Listed entries:
────────────────────────────────────────

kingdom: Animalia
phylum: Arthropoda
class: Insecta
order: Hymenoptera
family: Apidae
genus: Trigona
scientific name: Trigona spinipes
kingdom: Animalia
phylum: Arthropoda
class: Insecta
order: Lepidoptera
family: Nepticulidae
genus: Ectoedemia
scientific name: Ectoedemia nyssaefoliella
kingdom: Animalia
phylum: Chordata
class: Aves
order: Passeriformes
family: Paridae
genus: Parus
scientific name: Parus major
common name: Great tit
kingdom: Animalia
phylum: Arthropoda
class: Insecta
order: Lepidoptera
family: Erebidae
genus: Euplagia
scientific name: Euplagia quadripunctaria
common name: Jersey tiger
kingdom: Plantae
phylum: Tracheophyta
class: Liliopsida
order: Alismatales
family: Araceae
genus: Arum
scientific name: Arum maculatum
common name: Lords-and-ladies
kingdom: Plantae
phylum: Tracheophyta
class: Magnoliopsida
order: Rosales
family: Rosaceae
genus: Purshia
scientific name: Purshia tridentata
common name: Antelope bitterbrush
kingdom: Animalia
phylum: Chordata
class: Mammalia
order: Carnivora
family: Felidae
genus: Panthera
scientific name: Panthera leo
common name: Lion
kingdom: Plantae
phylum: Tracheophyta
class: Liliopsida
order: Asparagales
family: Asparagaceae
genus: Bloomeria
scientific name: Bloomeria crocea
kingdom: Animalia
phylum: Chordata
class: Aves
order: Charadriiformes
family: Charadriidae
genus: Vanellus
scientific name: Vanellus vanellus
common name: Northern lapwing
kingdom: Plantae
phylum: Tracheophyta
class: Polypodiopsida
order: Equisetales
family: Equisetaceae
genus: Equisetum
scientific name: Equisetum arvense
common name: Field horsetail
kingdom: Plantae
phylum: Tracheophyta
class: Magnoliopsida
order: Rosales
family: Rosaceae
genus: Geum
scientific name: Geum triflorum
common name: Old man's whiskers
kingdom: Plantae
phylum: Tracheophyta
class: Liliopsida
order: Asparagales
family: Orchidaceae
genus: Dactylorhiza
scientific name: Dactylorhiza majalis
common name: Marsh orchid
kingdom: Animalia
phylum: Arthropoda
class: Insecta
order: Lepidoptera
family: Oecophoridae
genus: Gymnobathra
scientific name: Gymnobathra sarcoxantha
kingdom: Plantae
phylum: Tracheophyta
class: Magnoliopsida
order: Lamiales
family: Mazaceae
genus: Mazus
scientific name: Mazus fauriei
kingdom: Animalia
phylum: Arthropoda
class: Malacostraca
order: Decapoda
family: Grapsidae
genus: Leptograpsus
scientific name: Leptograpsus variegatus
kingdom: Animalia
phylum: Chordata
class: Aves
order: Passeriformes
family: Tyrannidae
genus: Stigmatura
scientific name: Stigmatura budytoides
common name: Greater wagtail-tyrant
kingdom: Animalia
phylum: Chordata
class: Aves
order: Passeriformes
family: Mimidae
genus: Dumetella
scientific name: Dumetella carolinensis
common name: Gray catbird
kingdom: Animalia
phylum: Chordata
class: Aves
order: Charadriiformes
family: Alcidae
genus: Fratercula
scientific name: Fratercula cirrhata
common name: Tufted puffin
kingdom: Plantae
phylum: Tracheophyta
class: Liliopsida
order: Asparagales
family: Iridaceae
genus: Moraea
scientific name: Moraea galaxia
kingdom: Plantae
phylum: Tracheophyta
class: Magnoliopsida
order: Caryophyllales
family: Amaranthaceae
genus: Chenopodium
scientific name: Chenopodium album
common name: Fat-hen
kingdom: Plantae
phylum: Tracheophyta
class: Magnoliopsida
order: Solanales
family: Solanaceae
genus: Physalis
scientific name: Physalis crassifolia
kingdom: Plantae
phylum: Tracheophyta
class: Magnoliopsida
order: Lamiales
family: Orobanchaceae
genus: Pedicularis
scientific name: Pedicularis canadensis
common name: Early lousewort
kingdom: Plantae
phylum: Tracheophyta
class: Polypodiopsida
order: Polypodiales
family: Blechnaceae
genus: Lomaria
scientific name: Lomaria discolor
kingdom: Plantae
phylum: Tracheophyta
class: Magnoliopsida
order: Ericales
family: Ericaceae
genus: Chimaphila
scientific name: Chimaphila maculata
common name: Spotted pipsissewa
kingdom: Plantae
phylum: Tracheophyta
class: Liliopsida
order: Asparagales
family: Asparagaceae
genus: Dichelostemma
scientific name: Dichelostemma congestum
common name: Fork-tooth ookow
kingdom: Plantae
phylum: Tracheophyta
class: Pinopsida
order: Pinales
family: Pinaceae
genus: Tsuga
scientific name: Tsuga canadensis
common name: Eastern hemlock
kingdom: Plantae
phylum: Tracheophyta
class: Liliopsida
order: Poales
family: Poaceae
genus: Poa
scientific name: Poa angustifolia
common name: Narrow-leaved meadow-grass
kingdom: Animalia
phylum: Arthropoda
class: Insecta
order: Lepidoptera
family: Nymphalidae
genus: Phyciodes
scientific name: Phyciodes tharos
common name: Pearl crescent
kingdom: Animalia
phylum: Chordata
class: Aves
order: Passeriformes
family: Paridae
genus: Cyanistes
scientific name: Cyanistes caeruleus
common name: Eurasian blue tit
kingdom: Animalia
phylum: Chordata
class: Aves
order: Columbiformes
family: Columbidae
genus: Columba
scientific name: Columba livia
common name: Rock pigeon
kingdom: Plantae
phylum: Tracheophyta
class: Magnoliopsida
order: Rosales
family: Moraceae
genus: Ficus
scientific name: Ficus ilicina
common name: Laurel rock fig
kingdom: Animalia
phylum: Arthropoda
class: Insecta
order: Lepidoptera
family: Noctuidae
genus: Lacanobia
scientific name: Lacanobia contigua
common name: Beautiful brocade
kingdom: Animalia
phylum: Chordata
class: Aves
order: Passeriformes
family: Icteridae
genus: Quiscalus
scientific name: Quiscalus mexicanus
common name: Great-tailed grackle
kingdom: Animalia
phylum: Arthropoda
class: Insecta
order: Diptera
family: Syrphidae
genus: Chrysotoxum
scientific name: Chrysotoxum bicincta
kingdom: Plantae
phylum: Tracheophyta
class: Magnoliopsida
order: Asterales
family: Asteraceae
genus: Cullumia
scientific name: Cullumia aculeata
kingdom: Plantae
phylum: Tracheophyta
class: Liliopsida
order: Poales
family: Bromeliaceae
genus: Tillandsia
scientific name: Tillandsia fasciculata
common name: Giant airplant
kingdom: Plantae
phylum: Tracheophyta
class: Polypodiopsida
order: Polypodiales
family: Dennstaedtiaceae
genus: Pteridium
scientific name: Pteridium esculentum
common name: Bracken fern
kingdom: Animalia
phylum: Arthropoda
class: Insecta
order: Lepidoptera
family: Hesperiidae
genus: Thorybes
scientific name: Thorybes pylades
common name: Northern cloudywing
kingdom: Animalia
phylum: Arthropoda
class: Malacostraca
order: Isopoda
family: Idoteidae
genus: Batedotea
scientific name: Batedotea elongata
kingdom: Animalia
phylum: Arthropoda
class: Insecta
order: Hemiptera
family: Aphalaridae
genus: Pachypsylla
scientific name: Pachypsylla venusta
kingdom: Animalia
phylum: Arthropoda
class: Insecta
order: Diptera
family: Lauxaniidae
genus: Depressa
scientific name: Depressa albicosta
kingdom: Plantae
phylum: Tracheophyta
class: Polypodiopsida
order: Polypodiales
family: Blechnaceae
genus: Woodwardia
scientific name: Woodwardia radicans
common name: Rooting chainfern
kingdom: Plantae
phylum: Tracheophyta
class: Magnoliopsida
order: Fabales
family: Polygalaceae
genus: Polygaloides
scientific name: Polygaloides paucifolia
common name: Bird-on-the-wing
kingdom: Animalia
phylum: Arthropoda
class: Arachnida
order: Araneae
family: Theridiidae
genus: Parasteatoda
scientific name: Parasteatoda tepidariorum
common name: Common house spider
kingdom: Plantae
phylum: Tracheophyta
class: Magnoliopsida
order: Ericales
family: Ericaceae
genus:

────────────────────────────────────────

Exercise directions: Copy the lines in the records word for word, starting at the line containing "genus: Pteridium" and ending at the line containing "genus: Woodwardia", with both of those lines included.

Written response:
genus: Pteridium
scientific name: Pteridium esculentum
common name: Bracken fern
kingdom: Animalia
phylum: Arthropoda
class: Insecta
order: Lepidoptera
family: Hesperiidae
genus: Thorybes
scientific name: Thorybes pylades
common name: Northern cloudywing
kingdom: Animalia
phylum: Arthropoda
class: Malacostraca
order: Isopoda
family: Idoteidae
genus: Batedotea
scientific name: Batedotea elongata
kingdom: Animalia
phylum: Arthropoda
class: Insecta
order: Hemiptera
family: Aphalaridae
genus: Pachypsylla
scientific name: Pachypsylla venusta
kingdom: Animalia
phylum: Arthropoda
class: Insecta
order: Diptera
family: Lauxaniidae
genus: Depressa
scientific name: Depressa albicosta
kingdom: Plantae
phylum: Tracheophyta
class: Polypodiopsida
order: Polypodiales
family: Blechnaceae
genus: Woodwardia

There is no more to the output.